Focus on saving India’s wetlands
The latest reports show even Ramsar sites, of which India has 75, are not immune to the pressures of development. This is unfortunate and, in an era of extreme weather events, a handicap.
That India’s wetlands face a daily challenge of survival is well documented. Two reports in this newspaper recently underscored just how difficult it is to safeguard such critical ecosystems from the advances of urbanisation, land use changes, infrastructure development and government apathy. Earlier this week, the Union environment ministry directed Uttar Pradesh (UP) to stop further draining of the Haiderpur wetland and ensure the dewatering, done under pressure from local farmers, is carried out only when migratory birds are not nesting there. Despite being a Ramsar site of international importance, the wetland suffered reckless dewatering between January 10-12, forcing tens of thousands of migratory birds to flee the spot. Days later, news broke that a birder approached the Supreme Court (SC) and National Green Tribunal over the delay in notifying the Dhanauri wetlands in Greater Noida (UP) as a Ramsar site. The wetland, possibly the largest breeding and roosting site for Sarus Cranes in north India, is threatened by encroachments and constructions around its catchment area, its water source. The delay occurred despite the Union environment ministry nudging UP several times since 2019.

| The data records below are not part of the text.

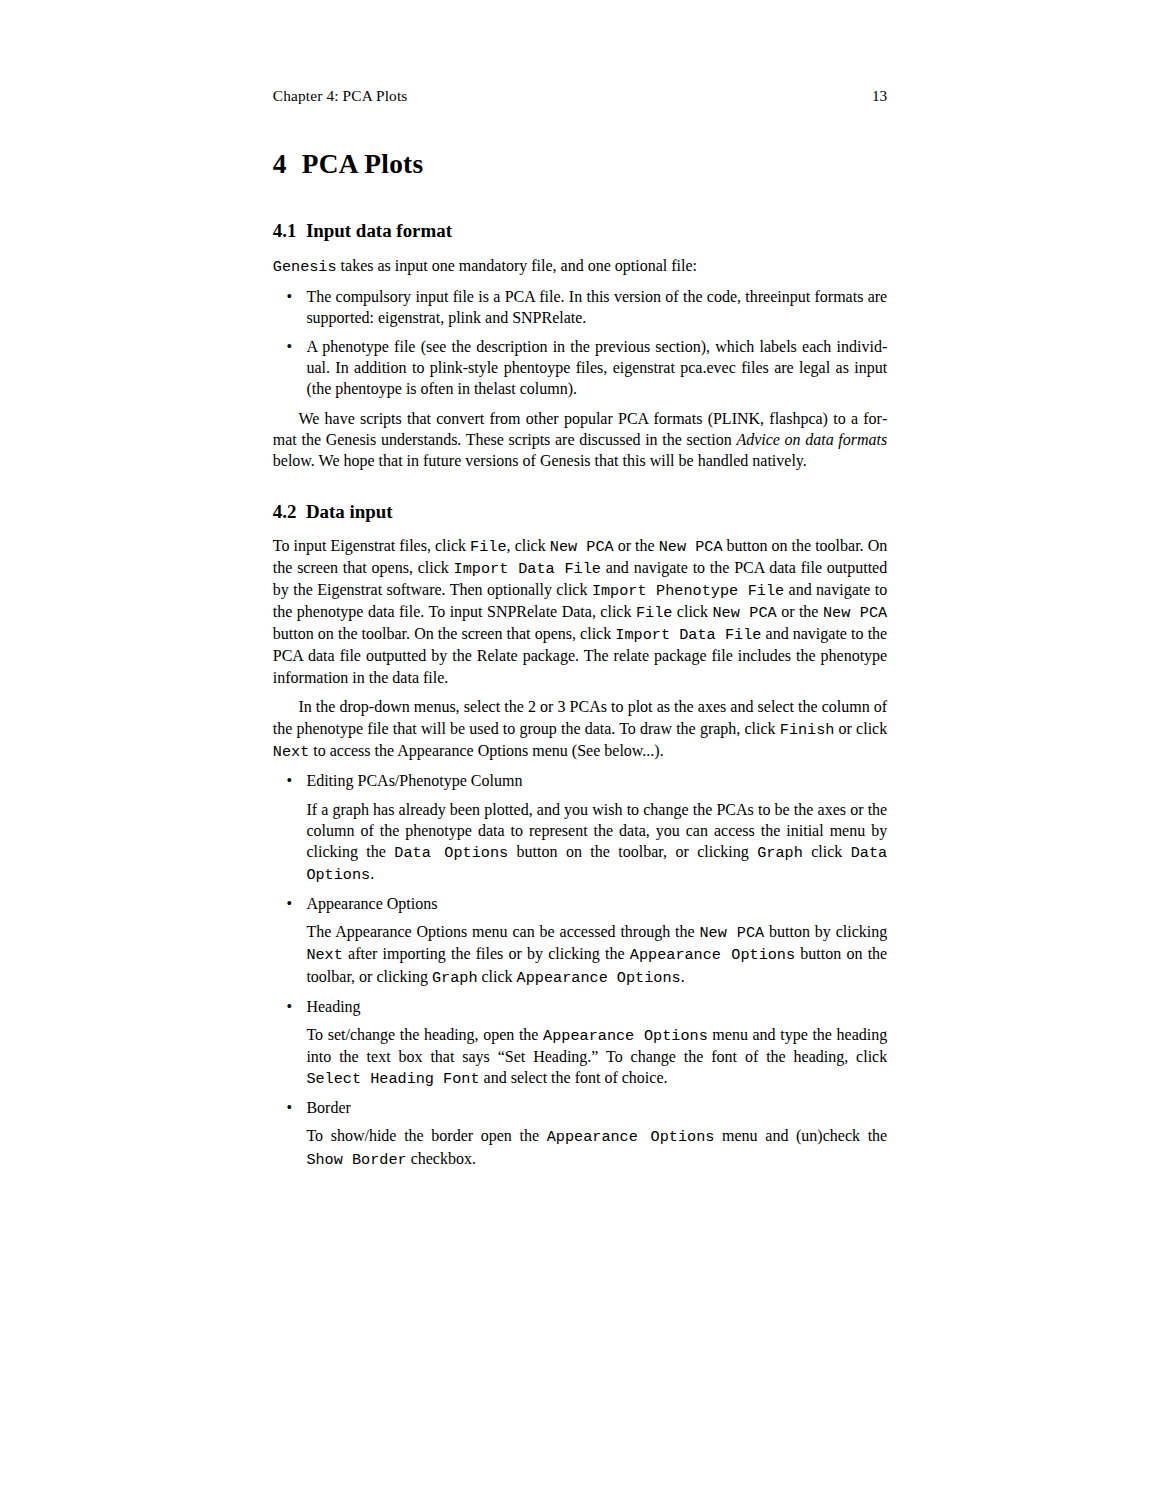Chapter 4: PCA Plots 13
4 PCA Plots
4.1 Input data format
Genesis takes as input one mandatory file, and one optional file:
The compulsory input file is a PCA file. In this version of the code, threeinput formats are supported: eigenstrat, plink and SNPRelate.
A phenotype file (see the description in the previous section), which labels each individual. In addition to plink-style phentoype files, eigenstrat pca.evec files are legal as input (the phentoype is often in thelast column).
We have scripts that convert from other popular PCA formats (PLINK, flashpca) to a format the Genesis understands. These scripts are discussed in the section Advice on data formats below. We hope that in future versions of Genesis that this will be handled natively.
4.2 Data input
To input Eigenstrat files, click File, click New PCA or the New PCA button on the toolbar. On the screen that opens, click Import Data File and navigate to the PCA data file outputted by the Eigenstrat software. Then optionally click Import Phenotype File and navigate to the phenotype data file. To input SNPRelate Data, click File click New PCA or the New PCA button on the toolbar. On the screen that opens, click Import Data File and navigate to the PCA data file outputted by the Relate package. The relate package file includes the phenotype information in the data file.
In the drop-down menus, select the 2 or 3 PCAs to plot as the axes and select the column of the phenotype file that will be used to group the data. To draw the graph, click Finish or click Next to access the Appearance Options menu (See below...).
Editing PCAs/Phenotype Column
If a graph has already been plotted, and you wish to change the PCAs to be the axes or the column of the phenotype data to represent the data, you can access the initial menu by clicking the Data Options button on the toolbar, or clicking Graph click Data Options.
Appearance Options
The Appearance Options menu can be accessed through the New PCA button by clicking Next after importing the files or by clicking the Appearance Options button on the toolbar, or clicking Graph click Appearance Options.
Heading
To set/change the heading, open the Appearance Options menu and type the heading into the text box that says “Set Heading.” To change the font of the heading, click Select Heading Font and select the font of choice.
Border
To show/hide the border open the Appearance Options menu and (un)check the Show Border checkbox.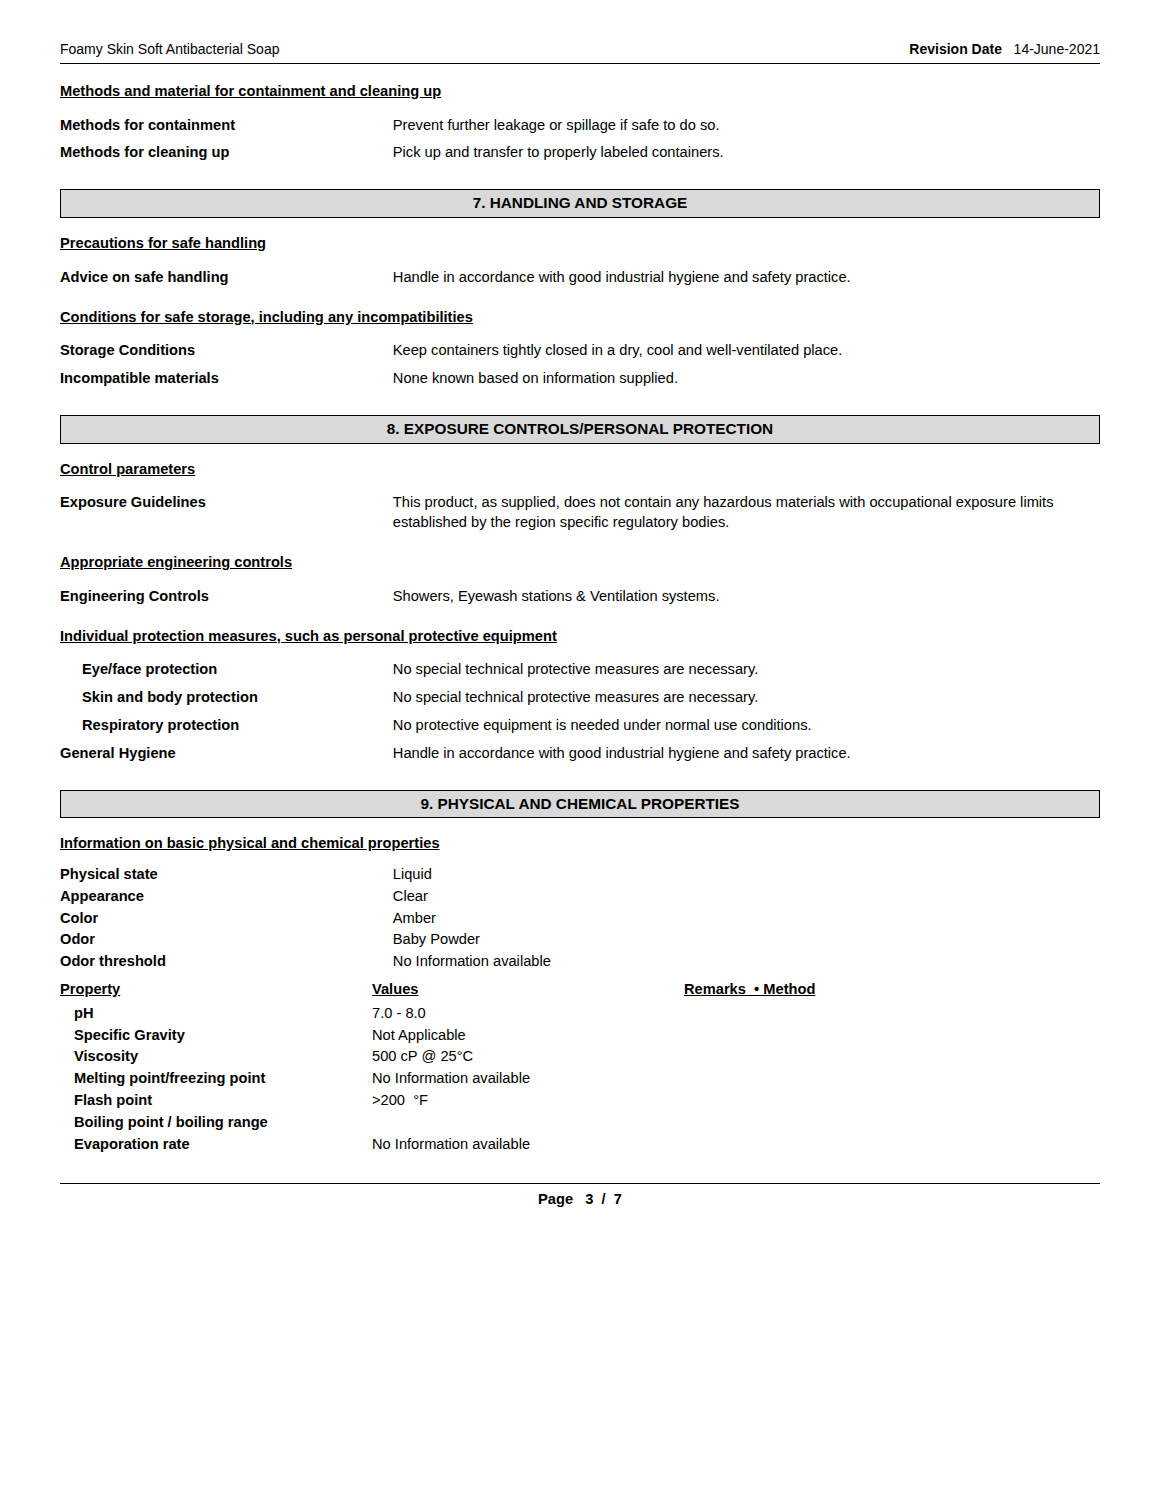Foamy Skin Soft Antibacterial Soap
Revision Date 14-June-2021
Methods and material for containment and cleaning up
| Methods for containment | Prevent further leakage or spillage if safe to do so. |
| Methods for cleaning up | Pick up and transfer to properly labeled containers. |
7. HANDLING AND STORAGE
Precautions for safe handling
| Advice on safe handling | Handle in accordance with good industrial hygiene and safety practice. |
Conditions for safe storage, including any incompatibilities
| Storage Conditions | Keep containers tightly closed in a dry, cool and well-ventilated place. |
| Incompatible materials | None known based on information supplied. |
8. EXPOSURE CONTROLS/PERSONAL PROTECTION
Control parameters
| Exposure Guidelines | This product, as supplied, does not contain any hazardous materials with occupational exposure limits established by the region specific regulatory bodies. |
Appropriate engineering controls
| Engineering Controls | Showers, Eyewash stations & Ventilation systems. |
Individual protection measures, such as personal protective equipment
| Eye/face protection | No special technical protective measures are necessary. |
| Skin and body protection | No special technical protective measures are necessary. |
| Respiratory protection | No protective equipment is needed under normal use conditions. |
| General Hygiene | Handle in accordance with good industrial hygiene and safety practice. |
9. PHYSICAL AND CHEMICAL PROPERTIES
Information on basic physical and chemical properties
| Physical state | Liquid |
| Appearance | Clear |
| Color | Amber |
| Odor | Baby Powder |
| Odor threshold | No Information available |
| Property | Values | Remarks • Method |
| --- | --- | --- |
| pH | 7.0 - 8.0 | |
| Specific Gravity | Not Applicable | |
| Viscosity | 500 cP @ 25°C | |
| Melting point/freezing point | No Information available | |
| Flash point | >200 °F | |
| Boiling point / boiling range | | |
| Evaporation rate | No Information available | |
Page 3 / 7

The importance of wetlands cannot be emphasised enough. They provide habitats for thousands of species of aquatic and terrestrial plants and animals and are valuable for flood protection, water quality improvement, shoreline erosion control, recreation, and aesthetics. India has at least 220,000 big wetlands and 550,000 smaller ones. However, a study by Wetlands International showed two of every five wetlands have lost their natural existence in the last 30 years, while 40% have lost quality for the survival of aquatic animals. The latest reports show even Ramsar sites, of which India has 75, are not immune to the pressures of development. This is unfortunate and, in an era of extreme weather events, a handicap.